Mas foi justamente esse racismo o estopim para a explosão de criatividade de Matt Ruff nesse livro. Criatividade significa encontrar novas conexões entre elementos até então não relacionados. Uma boa definição para o “Território Lovecraft”, concebido por Ruff como uma extensa área dos Estados Unidos na década de 1950 que abriga dois tipos bem distintos de terror: o sobrenatural e o racismo. Essa ambiguidade foi muito bem resumida na chamada publicitária da editora:
“Um vulto de branco é mais assustador se for um fantasma ou um membro da Ku Klux Klan?”
O livro é estruturado na forma de contos sequenciais, que compõem a narrativa mais extensa de um romance. Apesar do tema horrorífico e horroroso, as histórias seguem mais a linha da aventura, sendo bem acessíveis ao público jovem e adolescente. E ainda não falei do ingrediente principal: a família e os amigos de Atticus, que protagonizam as aventuras. Atticus é um jovem negro, mas já veterano da Guerra da Coreia, que descobre ser possuidor de um legado de família muito poderoso e, ao mesmo tempo, muito perigoso. Isso o leva em uma jornada de autodescoberta através do “Território Lovecraft”, encarando assombrações e enfrentando o ódio racista. Sua família e seus amigos o acompanham em sua jornada, cada qual contribuindo com sua parcela de coragem e personalidade para vencer os desafios do sobrenatural e da intolerância.
E aqui está uma das melhores sacadas do livro: acostumados a lidar diariamente com a monstruosidade do racismo, Atticus e cia. nem piscam ao lutar com monstros, fantasmas e outras criaturas, que afinal são bem menos apavorantes. Sensacional!
Algumas das cenas de racismo são tão grosseiras e agressivas que a princípio imaginei que fossem um recurso estilístico do autor, para realçar por meio da hipérbole a violência racista. Mas que tristeza foi constatar que não houve exagero, e sim pesquisa. Uma das cenas que achei rudes demais para serem verdadeiras foi a menção às “cidades do poente”, que existiram de fato:
“Entre 1890 e 1968, estabeleceram-se nos Estados Unidos milhares de cidades em que a livre circulação era permitida apenas a brancos. Os habitantes (brancos) eram autorizados a apedrejar ou mesmo atirar nos negros que andassem nas ruas após o pôr do sol.”

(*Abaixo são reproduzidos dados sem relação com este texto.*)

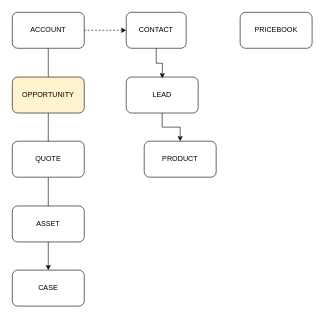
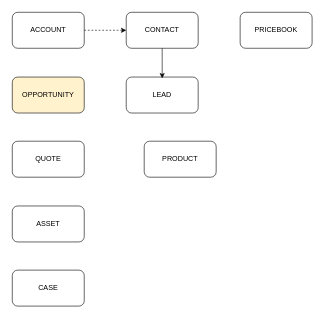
  <mxCell id="0" />
  <mxCell id="1" parent="0" />
- <mxCell id="2" style="edgeStyle=orthogonalEdgeStyle;rounded=0;orthogonalLoop=1;jettySize=auto;html=1;exitX=0.5;exitY=1;exitDx=0;exitDy=0;" edge="1" parent="1" source="4" target="10"><mxGeometry relative="1" as="geometry" /></mxCell>
  <mxCell id="3" value="" style="edgeStyle=orthogonalEdgeStyle;rounded=0;orthogonalLoop=1;jettySize=auto;html=1;dashed=1;" edge="1" parent="1" source="4" target="12"><mxGeometry relative="1" as="geometry" /></mxCell>
  <mxCell id="4" value="ACCOUNT" style="rounded=1;whiteSpace=wrap;html=1;" vertex="1" parent="1"><mxGeometry x="20" y="20" width="120" height="60" as="geometry" /></mxCell>
- <mxCell id="5" style="edgeStyle=orthogonalEdgeStyle;rounded=0;orthogonalLoop=1;jettySize=auto;html=1;exitX=0.5;exitY=1;exitDx=0;exitDy=0;entryX=0.5;entryY=0;entryDx=0;entryDy=0;" edge="1" parent="1" source="6" target="9"><mxGeometry relative="1" as="geometry" /></mxCell>
  <mxCell id="6" value="LEAD" style="rounded=1;whiteSpace=wrap;html=1;" vertex="1" parent="1"><mxGeometry x="210" y="128" width="120" height="60" as="geometry" /></mxCell>
  <mxCell id="7" value="ASSET" style="rounded=1;whiteSpace=wrap;html=1;" vertex="1" parent="1"><mxGeometry x="20" y="343" width="120" height="60" as="geometry" /></mxCell>
  <mxCell id="8" value="OPPORTUNITY" style="rounded=1;whiteSpace=wrap;html=1;fillColor=#fff2cc;" vertex="1" parent="1"><mxGeometry x="20" y="128" width="120" height="60" as="geometry" /></mxCell>
  <mxCell id="9" value="PRODUCT" style="rounded=1;whiteSpace=wrap;html=1;" vertex="1" parent="1"><mxGeometry x="240" y="235" width="120" height="60" as="geometry" /></mxCell>
  <mxCell id="10" value="CASE" style="rounded=1;whiteSpace=wrap;html=1;" vertex="1" parent="1"><mxGeometry x="20" y="450" width="120" height="60" as="geometry" /></mxCell>
  <mxCell id="11" value="PRICEBOOK" style="rounded=1;whiteSpace=wrap;html=1;" vertex="1" parent="1"><mxGeometry x="400" y="20" width="120" height="60" as="geometry" /></mxCell>
- <mxCell id="12" value="CONTACT" style="rounded=1;whiteSpace=wrap;html=1;" vertex="1" parent="1"><mxGeometry x="210" y="20" width="100" height="60" as="geometry" /></mxCell>
+ <mxCell id="12" value="CONTACT" style="rounded=1;whiteSpace=wrap;html=1;" vertex="1" parent="1"><mxGeometry x="210" y="20" width="120" height="60" as="geometry" /></mxCell>
  <mxCell id="13" value="QUOTE" style="rounded=1;whiteSpace=wrap;html=1;" vertex="1" parent="1"><mxGeometry x="20" y="235" width="120" height="60" as="geometry" /></mxCell>
  <mxCell id="14" style="edgeStyle=orthogonalEdgeStyle;rounded=0;orthogonalLoop=1;jettySize=auto;html=1;" edge="1" parent="1" source="12"><mxGeometry relative="1" as="geometry"><mxPoint x="270" y="130" as="targetPoint" /></mxGeometry></mxCell>
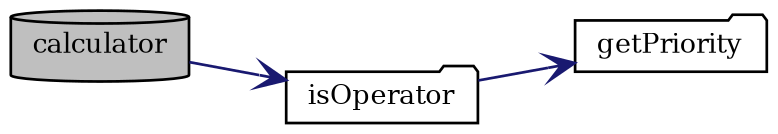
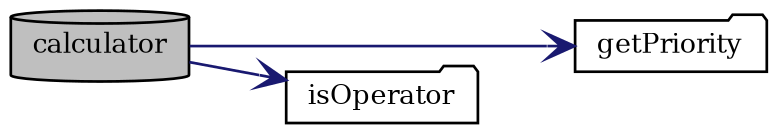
  digraph {
    fontname="DejaVu Serif"
    rankdir=LR
    node [color=black fillcolor=white fontname="DejaVu Serif" fontsize=10 shape=folder style=filled]
    edge [arrowhead=vee color=midnightblue fontname="DejaVu Serif" fontsize=10 labelfontname=Helvetica labelfontsize=10 style=solid]
    n1 [fillcolor=grey75 fontcolor=black height=0.2 label=calculator shape=cylinder width=0.4]
    n2 [height=0.2 label=getPriority width=0.4]
    n3 [height=0.2 label=isOperator width=0.4]
-   n3 -> n2
+   n1 -> n2
    n1 -> n3
  }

Outra surpresa (essa feliz) foi descobrir que o autor Matt Ruff é branco. Renovei minha esperança ao saber disso. Percebo algo como um movimento coletivo para reescrever e ressignificar a história humana por meio da ficção, de forma a lhe atribuir novas perspectivas e possibilidades. Isso vai desde a adoção de elencos multiétnicos em filmes e séries de cunho histórico à pura reinvenção da história pela ficção, que tem em Quentin Tarantino um de seus mais célebres experimentadores, com filmes como “Django Livre”, “Era uma vez em Hollywood” e, principalmente, “Bastardos Inglórios”. Outro magnífico exemplo dessa recriação ficcional é o livro “The Underground Railroad (Os Caminhos para a Liberdade)”, de Colson Whitehead, que virou uma ótima série do Prime Video (https://youtu.be/_Pq5Usc_JDA?si=x6OO_BRxEFHNRoOz).
Pensar nisso me fez lembrar da importante fala da filósofa Sueli Carneiro:
“Todos os brancos são beneficiários do racismo, mas nem todos são signatários.”

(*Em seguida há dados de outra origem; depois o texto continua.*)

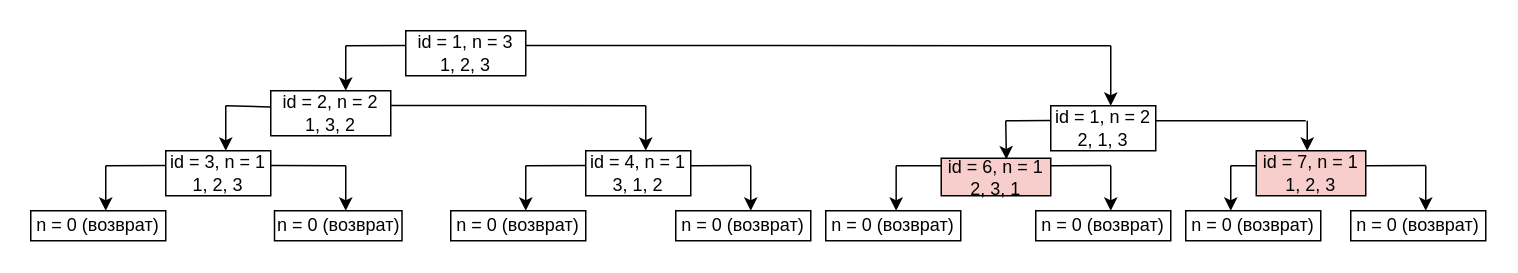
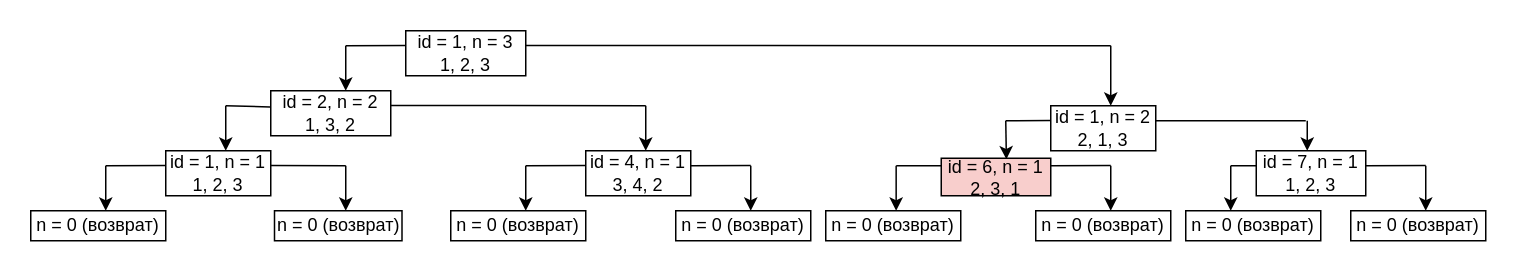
  <mxCell id="0" />
  <mxCell id="1" parent="0" />
  <mxCell id="2" value="id = 1, n = 3&lt;br&gt;1, 2, 3" style="rounded=0;whiteSpace=wrap;html=1;" parent="1" vertex="1"><mxGeometry x="270" y="20" width="80" height="30" as="geometry" /></mxCell>
  <mxCell id="3" value="" style="endArrow=none;html=1;rounded=0;" parent="1" edge="1"><mxGeometry width="50" height="50" relative="1" as="geometry"><mxPoint x="230" y="30" as="sourcePoint" /><mxPoint x="270" y="29.8" as="targetPoint" /></mxGeometry></mxCell>
  <mxCell id="4" value="" style="endArrow=classic;html=1;rounded=0;" parent="1" edge="1"><mxGeometry width="50" height="50" relative="1" as="geometry"><mxPoint x="230" y="30" as="sourcePoint" /><mxPoint x="230" y="60" as="targetPoint" /></mxGeometry></mxCell>
  <mxCell id="5" value="id = 2, n = 2&lt;br&gt;1, 3, 2" style="rounded=0;whiteSpace=wrap;html=1;" parent="1" vertex="1"><mxGeometry x="180" y="60" width="80" height="30" as="geometry" /></mxCell>
  <mxCell id="6" value="" style="endArrow=none;html=1;rounded=0;entryX=-0.005;entryY=0.36;entryDx=0;entryDy=0;entryPerimeter=0;" parent="1" edge="1" target="5"><mxGeometry width="50" height="50" relative="1" as="geometry"><mxPoint x="150" y="70" as="sourcePoint" /><mxPoint x="190" y="69.8" as="targetPoint" /></mxGeometry></mxCell>
  <mxCell id="7" value="" style="endArrow=classic;html=1;rounded=0;" parent="1" edge="1"><mxGeometry width="50" height="50" relative="1" as="geometry"><mxPoint x="150" y="70" as="sourcePoint" /><mxPoint x="150" y="100" as="targetPoint" /></mxGeometry></mxCell>
- <mxCell id="8" value="id = 3, n = 1&lt;br&gt;1, 2, 3" style="rounded=0;whiteSpace=wrap;html=1;" parent="1" vertex="1"><mxGeometry x="110" y="100" width="70" height="30" as="geometry" /></mxCell>
+ <mxCell id="8" value="id = 1, n = 1&lt;br&gt;1, 2, 3" style="rounded=0;whiteSpace=wrap;html=1;" parent="1" vertex="1"><mxGeometry x="110" y="100" width="70" height="30" as="geometry" /></mxCell>
  <mxCell id="9" value="" style="endArrow=none;html=1;rounded=0;" parent="1" edge="1"><mxGeometry width="50" height="50" relative="1" as="geometry"><mxPoint x="70" y="110" as="sourcePoint" /><mxPoint x="110" y="109.8" as="targetPoint" /></mxGeometry></mxCell>
  <mxCell id="10" value="" style="endArrow=classic;html=1;rounded=0;" parent="1" edge="1"><mxGeometry width="50" height="50" relative="1" as="geometry"><mxPoint x="70" y="110" as="sourcePoint" /><mxPoint x="70" y="140" as="targetPoint" /></mxGeometry></mxCell>
  <mxCell id="11" value="n = 0 (возврат)" style="rounded=0;whiteSpace=wrap;html=1;" parent="1" vertex="1"><mxGeometry x="20" y="140" width="90" height="20" as="geometry" /></mxCell>
  <mxCell id="12" value="" style="endArrow=none;html=1;rounded=0;" parent="1" edge="1"><mxGeometry width="50" height="50" relative="1" as="geometry"><mxPoint x="180" y="109.8" as="sourcePoint" /><mxPoint x="230" y="110" as="targetPoint" /></mxGeometry></mxCell>
  <mxCell id="13" value="" style="endArrow=classic;html=1;rounded=0;" parent="1" edge="1"><mxGeometry width="50" height="50" relative="1" as="geometry"><mxPoint x="230" y="110" as="sourcePoint" /><mxPoint x="230" y="140" as="targetPoint" /></mxGeometry></mxCell>
  <mxCell id="14" value="n = 0 (возврат)" style="rounded=0;whiteSpace=wrap;html=1;" parent="1" vertex="1"><mxGeometry x="182.5" y="140" width="85" height="20" as="geometry" /></mxCell>
  <mxCell id="15" value="" style="endArrow=none;html=1;rounded=0;" parent="1" edge="1"><mxGeometry width="50" height="50" relative="1" as="geometry"><mxPoint x="260" y="69.8" as="sourcePoint" /><mxPoint x="430" y="70" as="targetPoint" /></mxGeometry></mxCell>
  <mxCell id="16" value="" style="endArrow=classic;html=1;rounded=0;" parent="1" edge="1"><mxGeometry width="50" height="50" relative="1" as="geometry"><mxPoint x="430" y="70" as="sourcePoint" /><mxPoint x="430" y="100" as="targetPoint" /></mxGeometry></mxCell>
- <mxCell id="17" value="id = 4, n = 1&lt;br&gt;3, 1, 2" style="rounded=0;whiteSpace=wrap;html=1;" parent="1" vertex="1"><mxGeometry x="390" y="100" width="70" height="30" as="geometry" /></mxCell>
+ <mxCell id="17" value="id = 4, n = 1&lt;br&gt;3, 4, 2" style="rounded=0;whiteSpace=wrap;html=1;" parent="1" vertex="1"><mxGeometry x="390" y="100" width="70" height="30" as="geometry" /></mxCell>
  <mxCell id="18" value="" style="endArrow=none;html=1;rounded=0;" parent="1" edge="1"><mxGeometry width="50" height="50" relative="1" as="geometry"><mxPoint x="350" y="110" as="sourcePoint" /><mxPoint x="390" y="109.8" as="targetPoint" /></mxGeometry></mxCell>
  <mxCell id="19" value="" style="endArrow=classic;html=1;rounded=0;" parent="1" edge="1"><mxGeometry width="50" height="50" relative="1" as="geometry"><mxPoint x="350" y="110" as="sourcePoint" /><mxPoint x="350" y="140" as="targetPoint" /></mxGeometry></mxCell>
  <mxCell id="20" value="n = 0 (возврат)" style="rounded=0;whiteSpace=wrap;html=1;" parent="1" vertex="1"><mxGeometry x="300" y="140" width="90" height="20" as="geometry" /></mxCell>
  <mxCell id="21" value="" style="endArrow=none;html=1;rounded=0;" parent="1" edge="1"><mxGeometry width="50" height="50" relative="1" as="geometry"><mxPoint x="460" y="110" as="sourcePoint" /><mxPoint x="500" y="109.8" as="targetPoint" /></mxGeometry></mxCell>
  <mxCell id="22" value="" style="endArrow=classic;html=1;rounded=0;" parent="1" edge="1"><mxGeometry width="50" height="50" relative="1" as="geometry"><mxPoint x="500" y="110" as="sourcePoint" /><mxPoint x="500" y="140" as="targetPoint" /></mxGeometry></mxCell>
  <mxCell id="23" value="n = 0 (возврат)" style="rounded=0;whiteSpace=wrap;html=1;" parent="1" vertex="1"><mxGeometry x="450" y="140" width="90" height="20" as="geometry" /></mxCell>
  <mxCell id="24" value="" style="endArrow=none;html=1;rounded=0;" parent="1" edge="1"><mxGeometry width="50" height="50" relative="1" as="geometry"><mxPoint x="350" y="29.8" as="sourcePoint" /><mxPoint x="740" y="30" as="targetPoint" /></mxGeometry></mxCell>
  <mxCell id="25" value="" style="endArrow=classic;html=1;rounded=0;" parent="1" edge="1"><mxGeometry width="50" height="50" relative="1" as="geometry"><mxPoint x="740" y="30" as="sourcePoint" /><mxPoint x="740" y="70" as="targetPoint" /></mxGeometry></mxCell>
  <mxCell id="26" value="id = 1, n = 2&lt;br&gt;2, 1, 3" style="rounded=0;whiteSpace=wrap;html=1;" parent="1" vertex="1"><mxGeometry x="700" y="70" width="70" height="30" as="geometry" /></mxCell>
  <mxCell id="27" value="" style="endArrow=none;html=1;rounded=0;" parent="1" edge="1"><mxGeometry width="50" height="50" relative="1" as="geometry"><mxPoint x="670" y="80" as="sourcePoint" /><mxPoint x="700" y="79.8" as="targetPoint" /></mxGeometry></mxCell>
  <mxCell id="28" value="" style="endArrow=classic;html=1;rounded=0;entryX=0.595;entryY=0.03;entryDx=0;entryDy=0;entryPerimeter=0;" parent="1" edge="1" target="29"><mxGeometry width="50" height="50" relative="1" as="geometry"><mxPoint x="670" y="80" as="sourcePoint" /><mxPoint x="670" y="100" as="targetPoint" /></mxGeometry></mxCell>
  <mxCell id="29" value="id = 6, n = 1&lt;br&gt;2, 3, 1" style="rounded=0;whiteSpace=wrap;html=1;fillColor=#f8cecc;" parent="1" vertex="1"><mxGeometry x="627" y="105" width="73" height="25" as="geometry" /></mxCell>
  <mxCell id="30" value="" style="endArrow=none;html=1;rounded=0;" parent="1" edge="1"><mxGeometry width="50" height="50" relative="1" as="geometry"><mxPoint x="597" y="110" as="sourcePoint" /><mxPoint x="627" y="110" as="targetPoint" /></mxGeometry></mxCell>
  <mxCell id="31" value="" style="endArrow=classic;html=1;rounded=0;" parent="1" edge="1"><mxGeometry width="50" height="50" relative="1" as="geometry"><mxPoint x="596.94" y="110" as="sourcePoint" /><mxPoint x="596.94" y="140" as="targetPoint" /></mxGeometry></mxCell>
  <mxCell id="32" value="n = 0 (возврат)" style="rounded=0;whiteSpace=wrap;html=1;" parent="1" vertex="1"><mxGeometry x="550" y="140" width="90" height="20" as="geometry" /></mxCell>
  <mxCell id="33" value="" style="endArrow=none;html=1;rounded=0;" parent="1" edge="1"><mxGeometry width="50" height="50" relative="1" as="geometry"><mxPoint x="700" y="110" as="sourcePoint" /><mxPoint x="740" y="109.8" as="targetPoint" /></mxGeometry></mxCell>
  <mxCell id="34" value="" style="endArrow=classic;html=1;rounded=0;" parent="1" edge="1"><mxGeometry width="50" height="50" relative="1" as="geometry"><mxPoint x="740" y="110" as="sourcePoint" /><mxPoint x="740" y="140" as="targetPoint" /></mxGeometry></mxCell>
  <mxCell id="35" value="n = 0 (возврат)" style="rounded=0;whiteSpace=wrap;html=1;" parent="1" vertex="1"><mxGeometry x="690" y="140" width="90" height="20" as="geometry" /></mxCell>
  <mxCell id="36" value="" style="endArrow=none;html=1;rounded=0;" parent="1" edge="1"><mxGeometry width="50" height="50" relative="1" as="geometry"><mxPoint x="770" y="80" as="sourcePoint" /><mxPoint x="870" y="80" as="targetPoint" /></mxGeometry></mxCell>
  <mxCell id="37" value="" style="endArrow=classic;html=1;rounded=0;" parent="1" edge="1"><mxGeometry width="50" height="50" relative="1" as="geometry"><mxPoint x="871" y="80" as="sourcePoint" /><mxPoint x="871" y="100" as="targetPoint" /></mxGeometry></mxCell>
- <mxCell id="38" value="id = 7, n = 1&lt;br&gt;1, 2, 3" style="rounded=0;whiteSpace=wrap;html=1;fillColor=#f8cecc;" parent="1" vertex="1"><mxGeometry x="837" y="100" width="73" height="30" as="geometry" /></mxCell>
+ <mxCell id="38" value="id = 7, n = 1&lt;br&gt;1, 2, 3" style="rounded=0;whiteSpace=wrap;html=1;" parent="1" vertex="1"><mxGeometry x="837" y="100" width="73" height="30" as="geometry" /></mxCell>
  <mxCell id="39" value="" style="endArrow=none;html=1;rounded=0;" parent="1" edge="1"><mxGeometry width="50" height="50" relative="1" as="geometry"><mxPoint x="820" y="110" as="sourcePoint" /><mxPoint x="837" y="110" as="targetPoint" /></mxGeometry></mxCell>
  <mxCell id="40" value="" style="endArrow=classic;html=1;rounded=0;" parent="1" edge="1"><mxGeometry width="50" height="50" relative="1" as="geometry"><mxPoint x="820" y="110" as="sourcePoint" /><mxPoint x="820" y="140" as="targetPoint" /></mxGeometry></mxCell>
  <mxCell id="41" value="n = 0 (возврат)" style="rounded=0;whiteSpace=wrap;html=1;" parent="1" vertex="1"><mxGeometry x="790" y="140" width="90" height="20" as="geometry" /></mxCell>
  <mxCell id="42" value="" style="endArrow=none;html=1;rounded=0;" parent="1" edge="1"><mxGeometry width="50" height="50" relative="1" as="geometry"><mxPoint x="910" y="110" as="sourcePoint" /><mxPoint x="950" y="109.8" as="targetPoint" /></mxGeometry></mxCell>
  <mxCell id="43" value="" style="endArrow=classic;html=1;rounded=0;" parent="1" edge="1"><mxGeometry width="50" height="50" relative="1" as="geometry"><mxPoint x="950" y="110" as="sourcePoint" /><mxPoint x="950" y="140" as="targetPoint" /></mxGeometry></mxCell>
  <mxCell id="44" value="n = 0 (возврат)" style="rounded=0;whiteSpace=wrap;html=1;" parent="1" vertex="1"><mxGeometry x="900" y="140" width="90" height="20" as="geometry" /></mxCell>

Taí uma frase que deveria ser estudada em todas as salas de aula do Brasil. Na medida em que as verdades profundas e necessárias que ela sintetiza forem se firmando na consciência dos brasileiros, teremos certamente lindas manifestações nacionais com o mesmo brilho e relevância que o “Território Lovecraft” de Matt Ruff.